Bipartisan Bill Targets Prior Authorization Transparency, Physician Decision-Making

Bipartisan lawmakers have introduced a bill that aims to more closely align Medicare insurers’ prior authorization denials with medical need, as determined by board-certified specialist physicians.

The Reducing Medically Unnecessary Delays in Care Act of 2025 was introduced in the House Thursday by Rep. Mark Green, M.D., R-Tennessee, and referred to committee. It is a reintroduction of similar bills brought by the lawmaker in 2023 and 2022.

Green—along with Reps. Greg Murphy, M.D., R-North Carolina, and Kim Schrier, M.D., D-Washington, who also backed the bill—said the legislation will help streamline necessary care and reduce administrative burden and burnout among providers.

“Prior authorization can be a roadblock that costs lives,” Green said in a release. “Doctors need to be able to make fast, life-saving decisions without a jungle of red tape to cut through.”

The bill, according to its text (PDF), would require all Medicare Administrative Contractor (MAC), Medicare Advantage plan and Part D prescription drug plan preauthorizations and adverse determinations to be made by a licensed, board-certified physician of the relevant specialty.

Additionally, it brings requirements that these plans establish and publish online written clinical criteria on their preauthorization standards that are in line with current standards of care and are evaluated or updated at least once a year. These standards would also be developed with evidence-based standards with input from specialist physicians, with the caveat that a lack of independently developed evidence-based standards for a particular service may not be used as justification to deny coverage.

Across the board, any restrictions, preauthorizations, adverse determinations or final adverse determinations made by the Medicare plans “shall be based on the medical necessity or appropriateness of such service and on written clinical criteria,” according to the bill’s text.

The lawmakers said these measures would help remove non-expert decision makers—“bureaucrats,” nurses, physicians outside of the relevant specialty and even artificial intelligence algorithms—from the delivery of care, particularly when a physician provider has already deemed a service to be necessary for their patient.
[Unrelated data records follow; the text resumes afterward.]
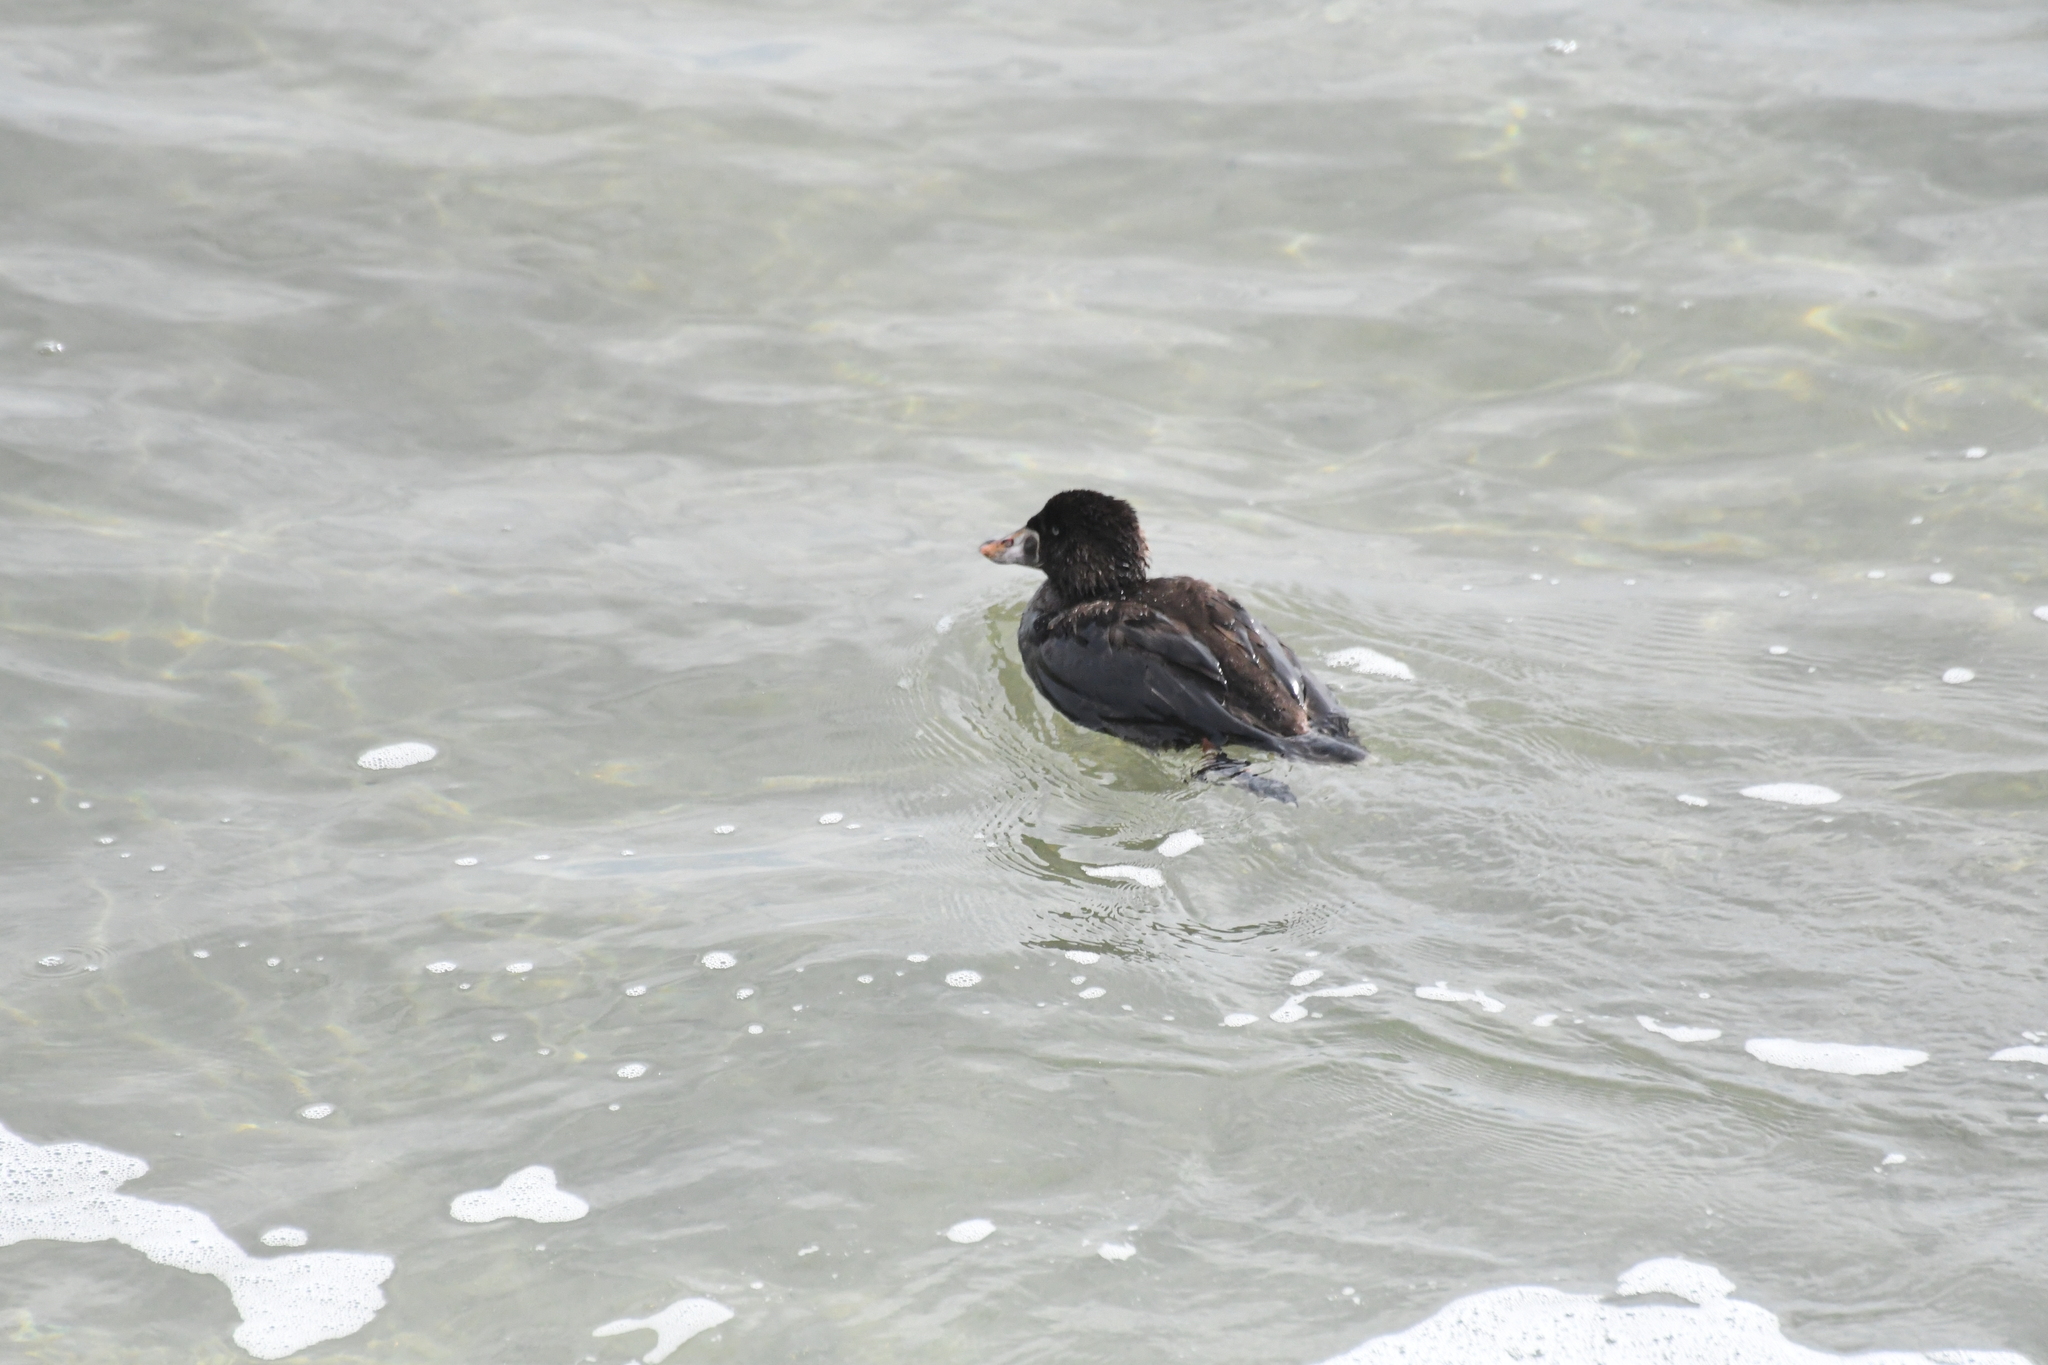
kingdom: Animalia
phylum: Chordata
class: Aves
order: Anseriformes
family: Anatidae
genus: Melanitta
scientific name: Melanitta perspicillata
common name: Surf scoter
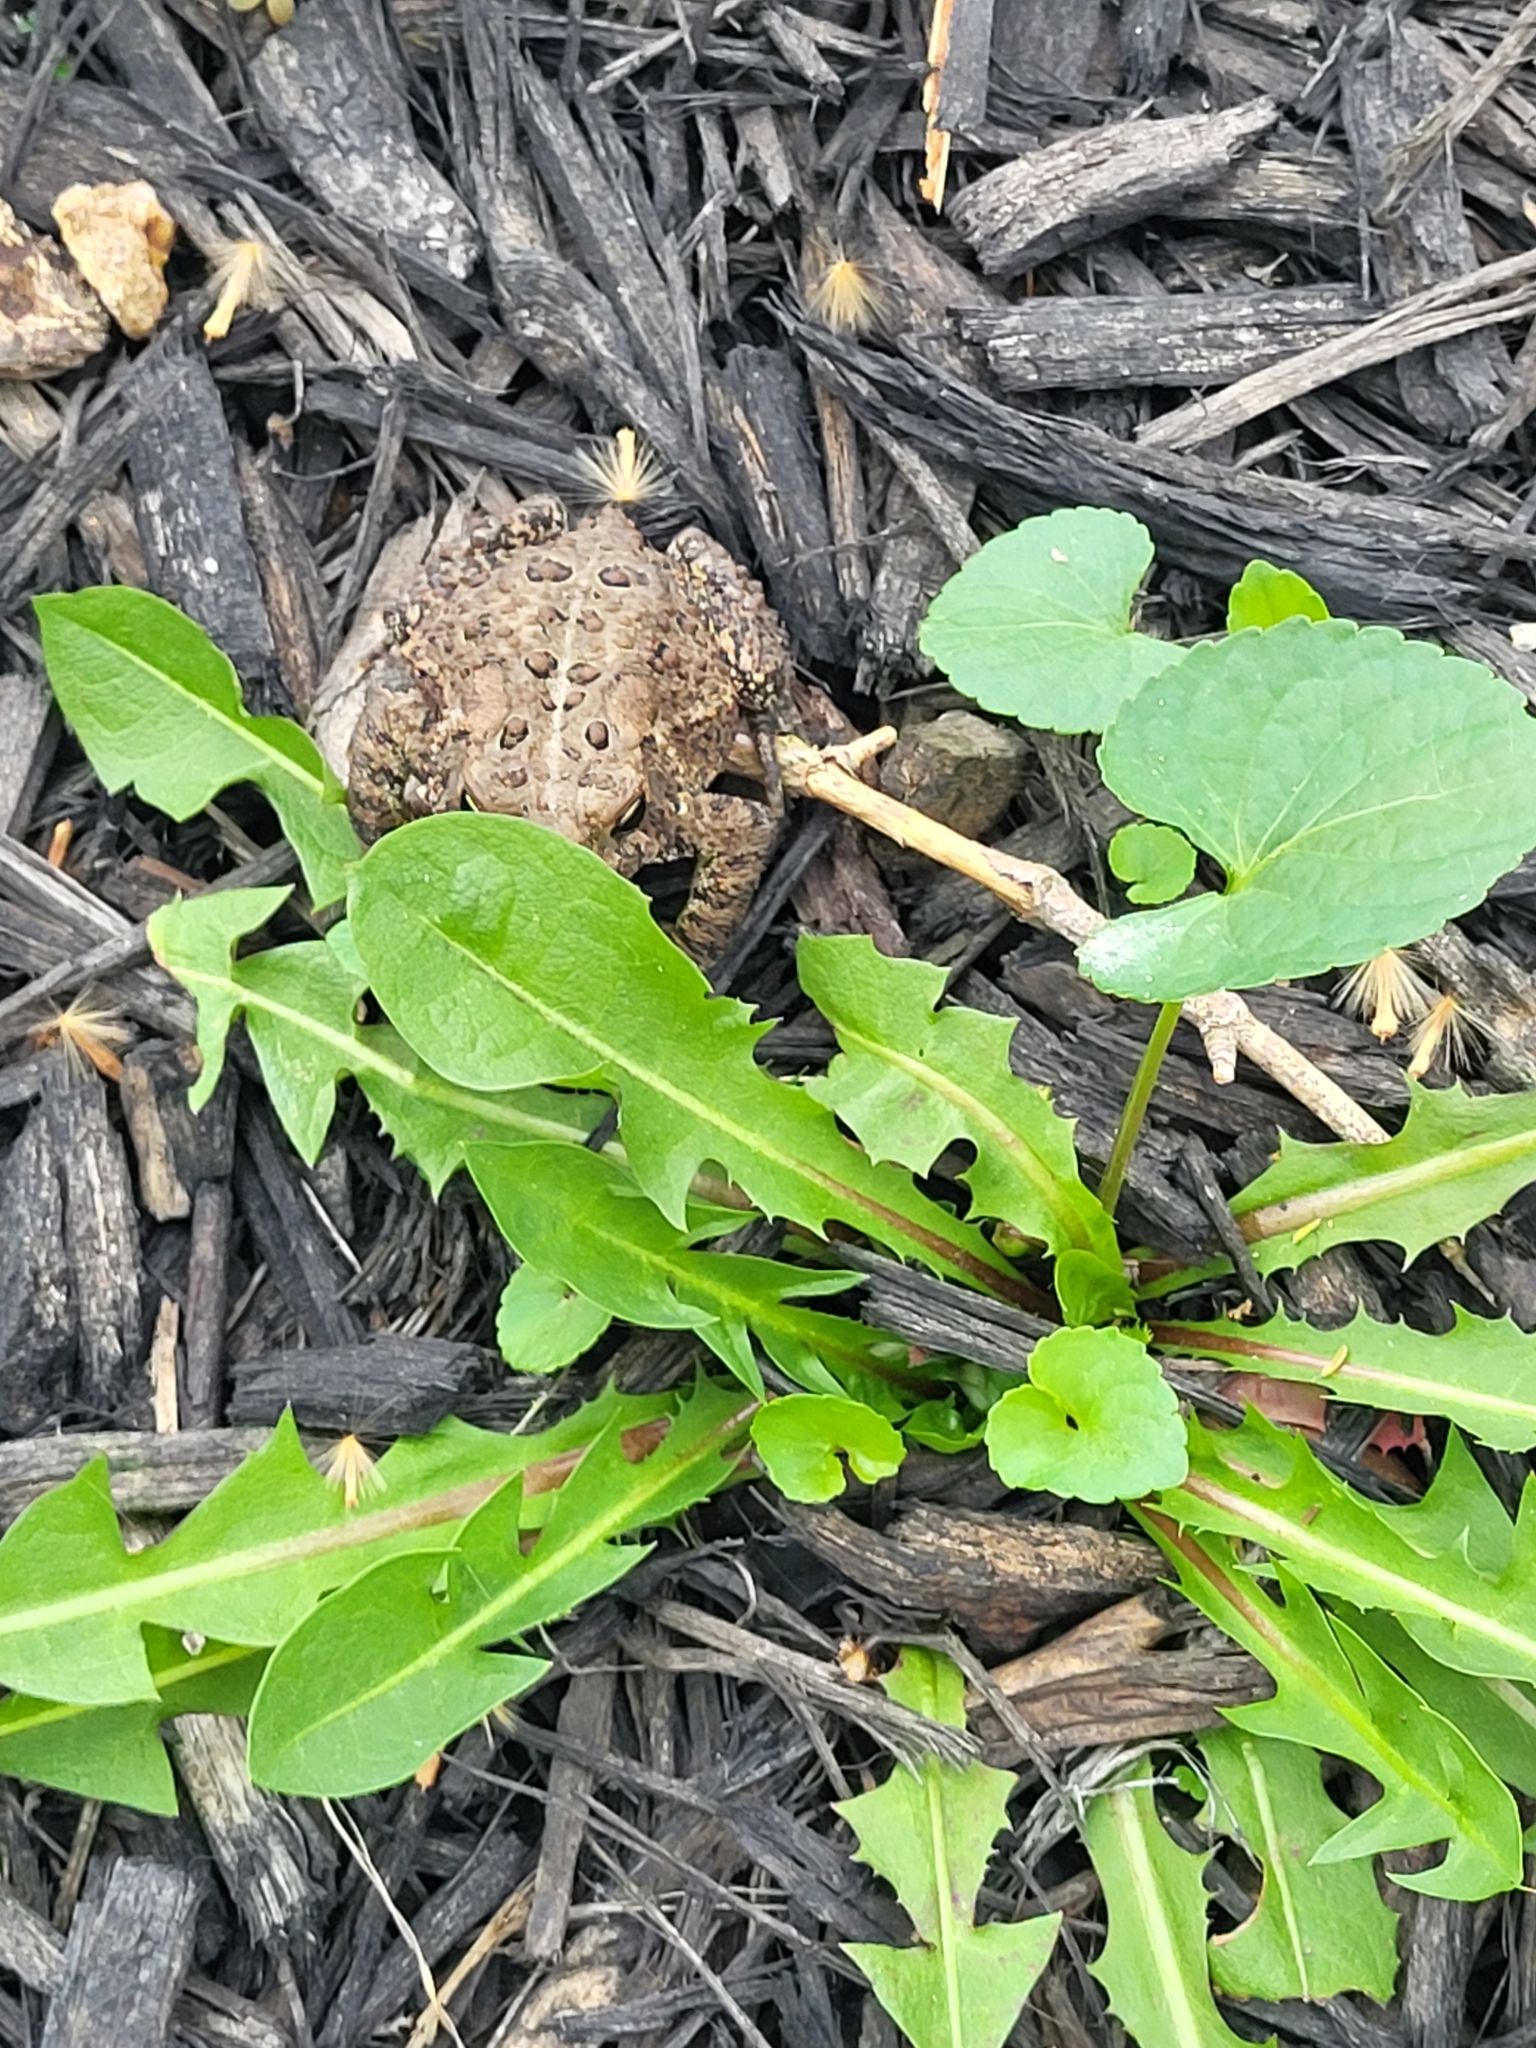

Doing so will make healthcare more efficient and effective, they said.

“I will work alongside any of my colleagues to ensure the best healthcare outcomes for my constituents, and neither they nor their doctors should have to fight insurance companies in their moment of need,” Schrier said in a release. “This common sense legislation is something everyone should get behind to ensure patients can access the treatment they need when they need it by putting medical decisions back in their physician’s hands.”

Beyond underscoring the potential delays to patient care, provider organizations have been steadfast in their position that prior authorization imposes unnecessary and costly administrative burdens.

Physician survey data (PDF) gathered by the American Medical Association (AMA) found that 93% at least “sometimes” saw care delays tied to prior authorization. Doctors and their staffs reported an average of 13 hours per week spent completing prior authorization paperwork for a single physician, and 89% of physicians said prior authorization somewhat or significantly increases physician burnout.

“The result? Higher physician burnout, lower practice productivity tied to diverted time and resources, and higher practice costs,” AMA President Bruce Scott, M.D., wrote in a blog post on prior authorization earlier this week.

The Medical Group Management Association (MGMA), which represents medical group practices, said in a statement it supports the lawmakers’ legislation and views it as “a critical step” toward reform.

“Health plans’ onerous and ever-increasing prior authorization requirements undermine clinical judgment and dangerously impede patient care,” the MGMA said. “[Ninety-seven percent] of medical groups report patients having experienced delays or denials for essential care, such as prescription medicine, diagnostic tests or medical services. MGMA looks forward to working alongside our partners in Congress to ensure that no insurer can obstruct necessary healthcare for our most vulnerable seniors.”